Katholieke Encyclopaedie

Uitgeverij Joost van den Vondel (1933-1939)

Gepubliceerd op 18-09-2019

Kleuter

betekenis & definitie

is de aanduiding voor het ➝ kind na het einde van zijn eerste levensjaar tot het bereiken van den leeftijd, waarop het tot de lagere school wordt toegelaten. De gevaren, waaraan het in dit tijdperk (speelleeftijd) is blootgesteld, zijn vooral besmettelijke kinderziekten, rachitis, tuberculose, waarvan het verloop op dezen leeftijd belangrijk afwijkt van dat bij den volwassene, en ongevallen, welke bijna 9 % van de sterfte veroorzaken.
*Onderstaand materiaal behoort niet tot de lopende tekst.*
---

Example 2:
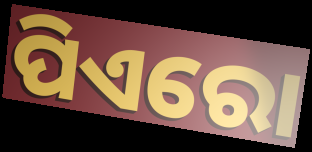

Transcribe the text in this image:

ପିଏରୋ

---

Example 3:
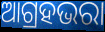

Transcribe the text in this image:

ଆଗ୍ରହଭରା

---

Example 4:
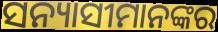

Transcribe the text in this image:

ସନ୍ୟାସୀମାନଙ୍କର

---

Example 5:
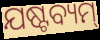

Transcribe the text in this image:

ଯଷ୍ଟବ୍ୟମ୍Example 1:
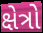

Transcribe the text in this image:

ક્ષેત્રો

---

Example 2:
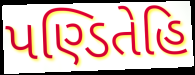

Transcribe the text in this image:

પણ્ડિતેહિ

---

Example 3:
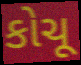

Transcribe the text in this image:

કોચૂ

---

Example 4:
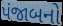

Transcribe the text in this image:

પંજાબનો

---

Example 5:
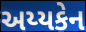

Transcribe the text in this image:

અય્યકેન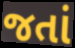
જતાં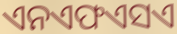
ଏନଏଫଏସଏ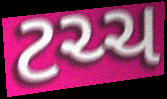
ટચ્ચ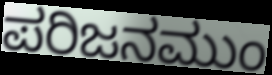
ಪರಿಜನಮುಂ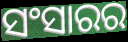
ସଂସାରରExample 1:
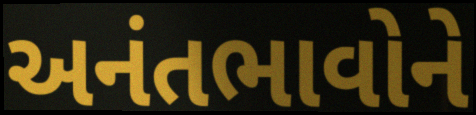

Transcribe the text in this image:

અનંતભાવોને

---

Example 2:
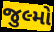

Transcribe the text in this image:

જુલ્મો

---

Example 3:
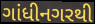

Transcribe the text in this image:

ગાંધીનગરથી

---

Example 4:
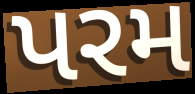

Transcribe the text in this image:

પરમ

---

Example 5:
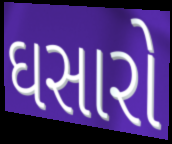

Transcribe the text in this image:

ઘસારોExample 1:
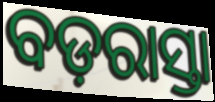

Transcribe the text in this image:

ବଡ଼ରାସ୍ତା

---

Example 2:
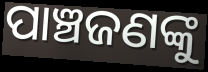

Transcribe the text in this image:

ପାଞ୍ଚଜଣଙ୍କୁ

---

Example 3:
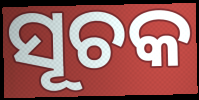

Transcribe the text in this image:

ସୂଚକ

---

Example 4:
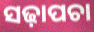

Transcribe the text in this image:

ସଢ଼ାପଚା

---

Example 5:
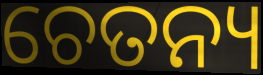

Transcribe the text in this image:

ଚେତନ୍ୟ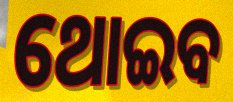
ଥୋଇବ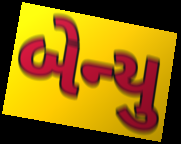
બેન્યુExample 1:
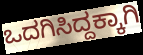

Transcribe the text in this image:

ಒದಗಿಸಿದ್ದಕ್ಕಾಗಿ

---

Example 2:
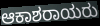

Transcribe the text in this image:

ಆಕಾಶರಾಯರು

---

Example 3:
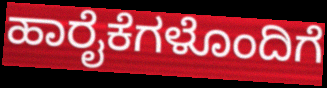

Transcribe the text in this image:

ಹಾರೈಕೆಗಳೊಂದಿಗೆ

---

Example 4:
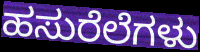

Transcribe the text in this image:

ಹಸುರೆಲೆಗಳು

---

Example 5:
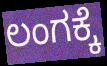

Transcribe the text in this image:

ಲಂಗಕ್ಕೆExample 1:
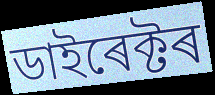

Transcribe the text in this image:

ডাইৰেক্টৰ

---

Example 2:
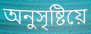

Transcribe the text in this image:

অনুসৃষ্টিয়ে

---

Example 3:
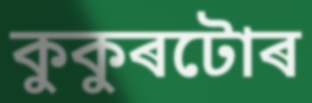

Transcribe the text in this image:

কুকুৰটোৰ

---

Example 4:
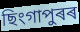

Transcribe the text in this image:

ছিংগাপুৰৰ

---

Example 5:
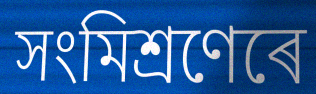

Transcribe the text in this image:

সংমিশ্ৰণেৰেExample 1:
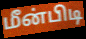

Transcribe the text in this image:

மீன்பிடி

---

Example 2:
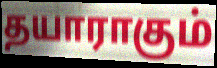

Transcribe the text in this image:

தயாராகும்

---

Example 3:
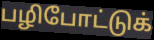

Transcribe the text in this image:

பழிபோட்டுக்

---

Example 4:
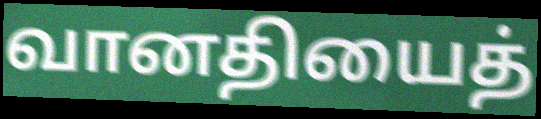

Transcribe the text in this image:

வானதியைத்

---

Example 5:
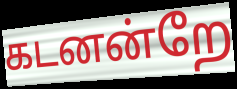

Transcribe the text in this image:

கடனன்றேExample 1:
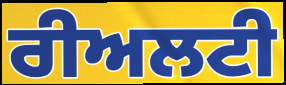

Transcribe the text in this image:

ਰੀਅਲਟੀ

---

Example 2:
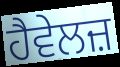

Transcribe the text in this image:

ਹੈਵੇਲਜ਼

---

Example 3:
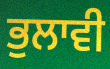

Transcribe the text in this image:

ਭੁਲਾਵੀ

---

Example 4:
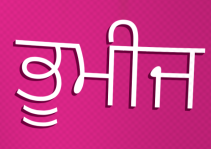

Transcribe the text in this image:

ਭੂਮੀਜ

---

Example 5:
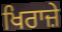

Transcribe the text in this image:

ਖਿਰਾਜ਼ੇ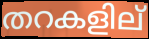
തറകളില്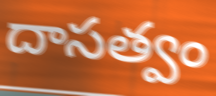
దాసత్వం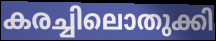
കരച്ചിലൊതുക്കിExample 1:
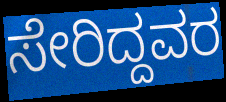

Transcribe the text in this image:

ಸೇರಿದ್ದವರ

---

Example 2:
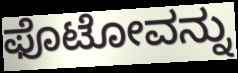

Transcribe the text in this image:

ಫೊಟೋವನ್ನು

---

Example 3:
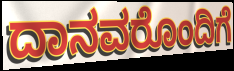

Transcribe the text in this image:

ದಾನವರೊಂದಿಗೆ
Kleuterzorg. Een goed gekozen, gemengde voeding is voor het groeiend lichaam noodzakelijk (zie het artikel ➝ Kindervoeding), terwijl zindelijkheid, een verstandige beschutting tegen de gevaren der omgeving (infecties, ongevallen) en een rationeele ➝ harding (buitenlucht) van groote waarde zijn. De beteekenis van goede woningen en ➝ speeltuinen onder deskundige leiding behoeft geen toelichting. Belangrijk is de geestelijke opvoeding in dit tijdperk (eerste moeilijke periode, Trotzalter). Consultatiebureau’s voor kleuters lichten de moeders voor bij de geestelijke en lichamelijke opvoeding. Goede kleuterscholen, liefst onder toezicht van den schoolarts, zijn vooral voor de geestelijke ontwikkeling van groote beteekenis. Voor zwakke of aan bijzondere gevaren blootgestelde kinderen dienen de koloniehuizen voor kleuters, welke tevens groote opvoedk. waarde hebben.

Lit.: Pfaundler en Schlossmann, Kinderheilk. (4I); Rombouts, Kath. Paedagogiek (met lit. opg.).

Koenen.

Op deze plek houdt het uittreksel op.